Commodity Online MUMBAI: Across the world, most commodity markets are down in the dumps because of the economic slowdown and crude price crash.
When all other commodities are down with little prospect for a quick price recovery, the eternal favourite of investors is gold. Proof for that is clear when you check the data. Price of the yellow metal has appreciated steadily, despite reasonably strong dollar and overall weak sentiment in commodity markets.
Gold price rise is despite decline in jewellery demand. There has been a dramatic increase in appetite for physical gold among investors.

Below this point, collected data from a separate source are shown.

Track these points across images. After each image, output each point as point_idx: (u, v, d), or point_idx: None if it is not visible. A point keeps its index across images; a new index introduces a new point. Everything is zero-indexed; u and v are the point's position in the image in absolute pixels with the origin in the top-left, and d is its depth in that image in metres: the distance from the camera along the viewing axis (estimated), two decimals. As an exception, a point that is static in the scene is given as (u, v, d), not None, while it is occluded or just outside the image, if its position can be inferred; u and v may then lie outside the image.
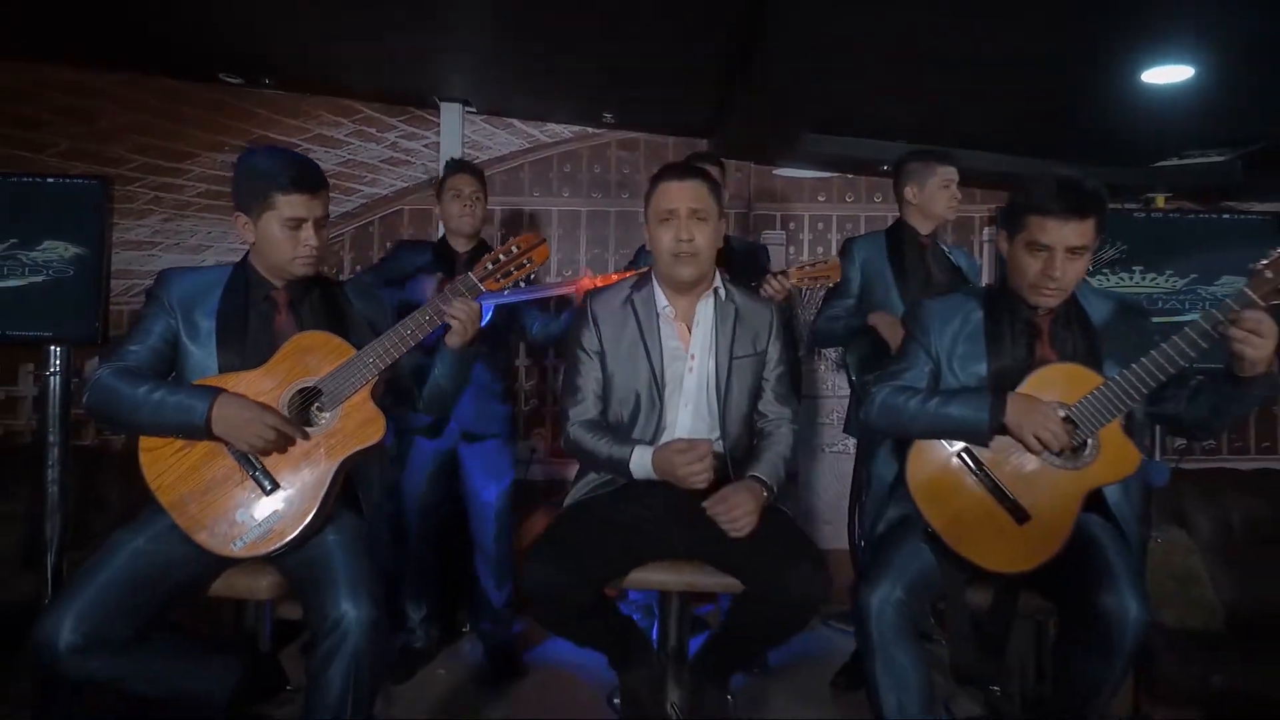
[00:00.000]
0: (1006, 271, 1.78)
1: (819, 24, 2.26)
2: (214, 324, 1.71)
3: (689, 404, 1.89)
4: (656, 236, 1.86)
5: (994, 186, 3.65)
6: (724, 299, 1.93)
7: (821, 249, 3.80)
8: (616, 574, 1.75)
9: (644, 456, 1.79)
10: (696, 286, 1.91)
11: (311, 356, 1.69)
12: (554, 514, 1.95)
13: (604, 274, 2.45)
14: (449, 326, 1.77)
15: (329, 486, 1.64)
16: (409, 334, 1.71)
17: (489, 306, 2.56)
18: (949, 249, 2.66)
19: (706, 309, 1.92)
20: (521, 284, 1.87)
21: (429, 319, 1.73)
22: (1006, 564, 1.65)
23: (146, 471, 1.63)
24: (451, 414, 2.61)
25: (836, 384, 3.75)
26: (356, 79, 3.36)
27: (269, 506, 1.62)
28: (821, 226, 3.81)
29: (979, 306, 1.81)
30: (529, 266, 1.81)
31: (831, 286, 2.67)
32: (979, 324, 1.78)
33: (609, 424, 1.91)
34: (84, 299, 2.24)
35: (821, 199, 3.81)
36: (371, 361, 1.68)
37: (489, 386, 2.72)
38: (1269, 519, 2.72)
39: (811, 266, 2.34)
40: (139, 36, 2.97)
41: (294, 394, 1.67)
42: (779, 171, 3.78)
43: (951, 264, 2.61)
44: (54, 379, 2.24)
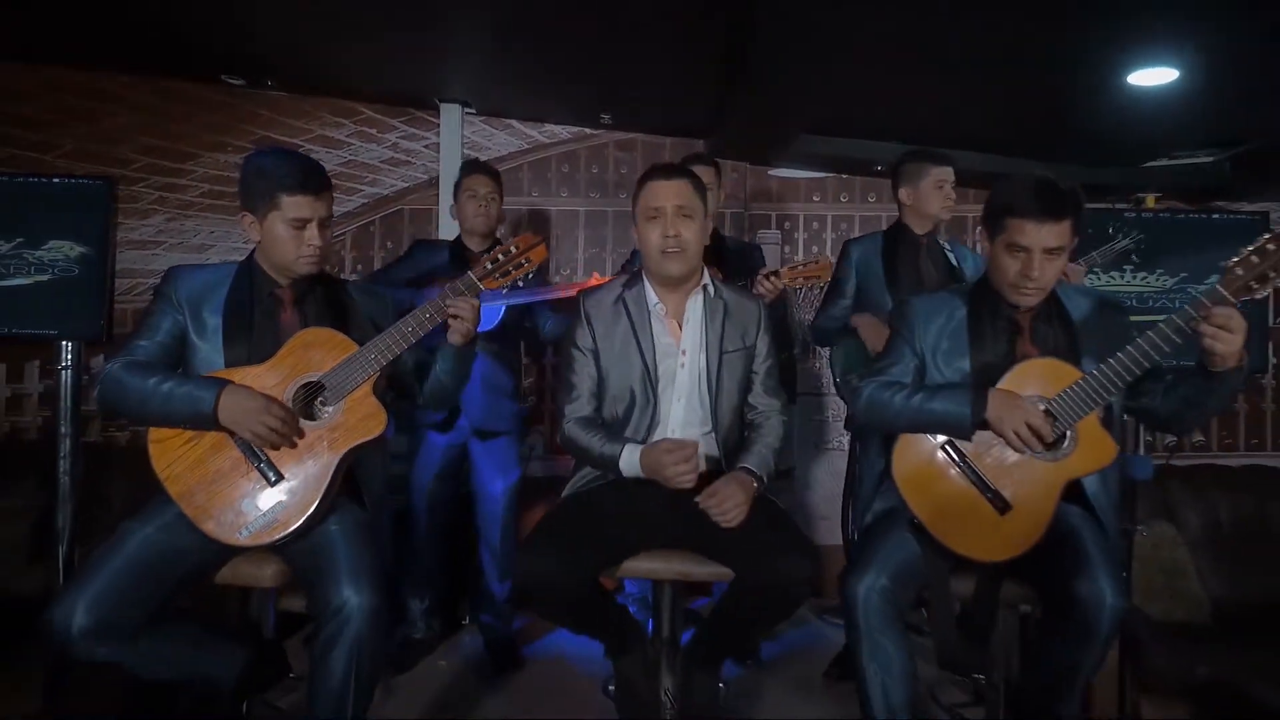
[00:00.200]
0: (989, 270, 1.83)
1: (814, 27, 2.29)
2: (221, 320, 1.75)
3: (681, 398, 1.93)
4: (644, 234, 1.91)
5: (987, 187, 3.59)
6: (713, 295, 1.98)
7: (816, 248, 3.83)
8: (611, 563, 1.79)
9: (633, 455, 1.83)
10: (686, 283, 1.95)
11: (315, 352, 1.73)
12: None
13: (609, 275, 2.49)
14: (449, 324, 1.80)
15: (331, 478, 1.68)
16: (410, 331, 1.75)
17: (500, 307, 2.61)
18: (951, 247, 2.67)
19: (696, 305, 1.96)
20: (519, 284, 1.91)
21: (430, 316, 1.76)
22: (988, 553, 1.69)
23: (156, 462, 1.67)
24: (462, 409, 2.67)
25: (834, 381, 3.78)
26: (357, 81, 3.38)
27: (273, 497, 1.67)
28: (816, 226, 3.85)
29: (963, 304, 1.85)
30: (527, 266, 1.86)
31: (831, 287, 2.72)
32: (962, 321, 1.82)
33: (604, 420, 1.95)
34: (89, 297, 2.26)
35: (816, 199, 3.84)
36: (373, 357, 1.72)
37: (500, 384, 2.75)
38: (1256, 515, 2.73)
39: (804, 266, 2.37)
40: (144, 39, 2.99)
41: (298, 388, 1.71)
42: (774, 172, 3.81)
43: (948, 263, 2.63)
44: (65, 373, 2.27)
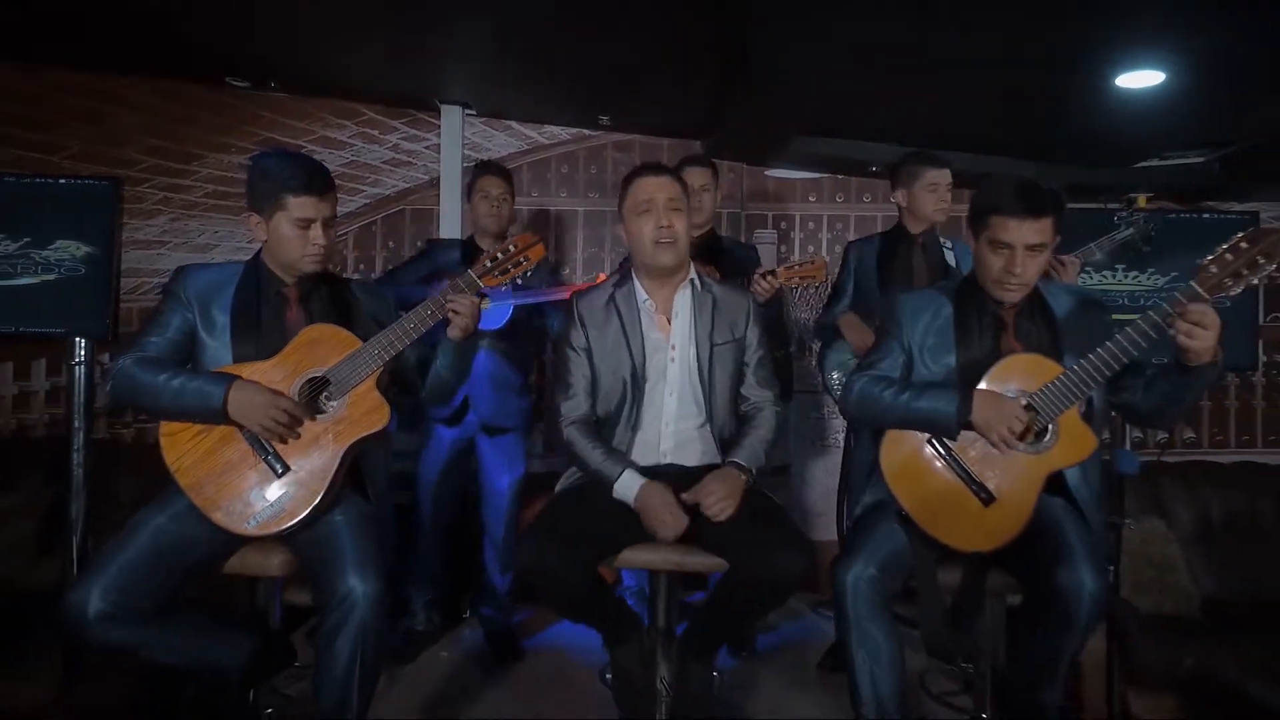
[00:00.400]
0: (974, 267, 1.88)
1: (810, 30, 2.34)
2: (229, 318, 1.80)
3: (674, 392, 1.97)
4: (636, 228, 1.96)
5: (981, 188, 3.72)
6: (700, 289, 2.02)
7: (812, 248, 3.87)
8: (607, 554, 1.83)
9: (631, 484, 1.84)
10: (675, 276, 2.00)
11: (320, 348, 1.78)
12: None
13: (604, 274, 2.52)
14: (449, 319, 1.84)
15: (336, 469, 1.72)
16: (412, 327, 1.79)
17: (509, 306, 2.66)
18: (952, 245, 2.70)
19: (684, 300, 2.01)
20: (519, 281, 1.96)
21: (430, 313, 1.81)
22: (973, 543, 1.74)
23: (166, 455, 1.72)
24: (471, 405, 2.71)
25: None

Total exchange traded product gold holdings have risen at their fastest ever rate so far this year, growing by 200 tonnes to almost 1,400 tonnes. Interestingly, gold ETFs now hold more gold than the Swiss central bank! Gold held by ETFs now account for more than 40 percent of identifiable gold investment globally.
The biggest gold ETF holder is the NYSE-traded SPDR Gold Trust that hit a record high of 894.72 tons last week, an increase of 14 percent above the month-earlier level. Other gold ETFs around the world together held over 480 tons.
Here are the best gold ETFs globally:
**Listed on the New York Stock Exchange in November of 2004, traded on NYSE Arca since December 13, 2007, SPDR Gold Shares now also trade on the Singapore,Tokyo, and Hong Kong stock exchanges.
**Another, somewhat smaller gold ETF, the iShares COMEX Gold Trust, with holdings of 68.72 tons (2.21 million ounces) as of February 10th, is also listed on the New York Stock Exchange.
**There are also other smaller gold exchange-traded funds are also traded on a number of stock exchanges around the world, including Australia, France, Mexico, South Africa, Switzerland, Turkey, the United Kingdom and India.
Gold coin sales are also soaring with sales by the US Mint reportedly running at double their levels a year ago. The uptrend in gold may continue as long as investment buying remains sufficient to offset weakness in jewellery demand.
Even if there occurs a broad commodity market revival with return of risk appetite, gold may not really suffer badly. An upside risk to crude prices, inflation expectations and imminent weakening of the dollar would continue to support the yellow metal.
In the short-term, however, in the event safe haven buying eases for any reason, gold prices could come under pressure especially in a deflationary environment or during bouts of dollar strength.
While the market is likely to struggle at or near $ 930 per ounce, there is expectation that it will ultimately break, as the metal continues to shine on an absolute and relative basis.
Rising international prices of gold and weakening Indian rupee have combined to push domestic market prices through the roof. Gold 10 grams reached an unprecedented rate of Rs 14,900. Given that higher prices lead to demand compression in price sensitive markets such as India, physical demand for household consumption is reduced substantially.
India’s gold imports are sure to shrink further as high prices show no sign of abating. Of course, speculators who closely track overseas markets have a field day.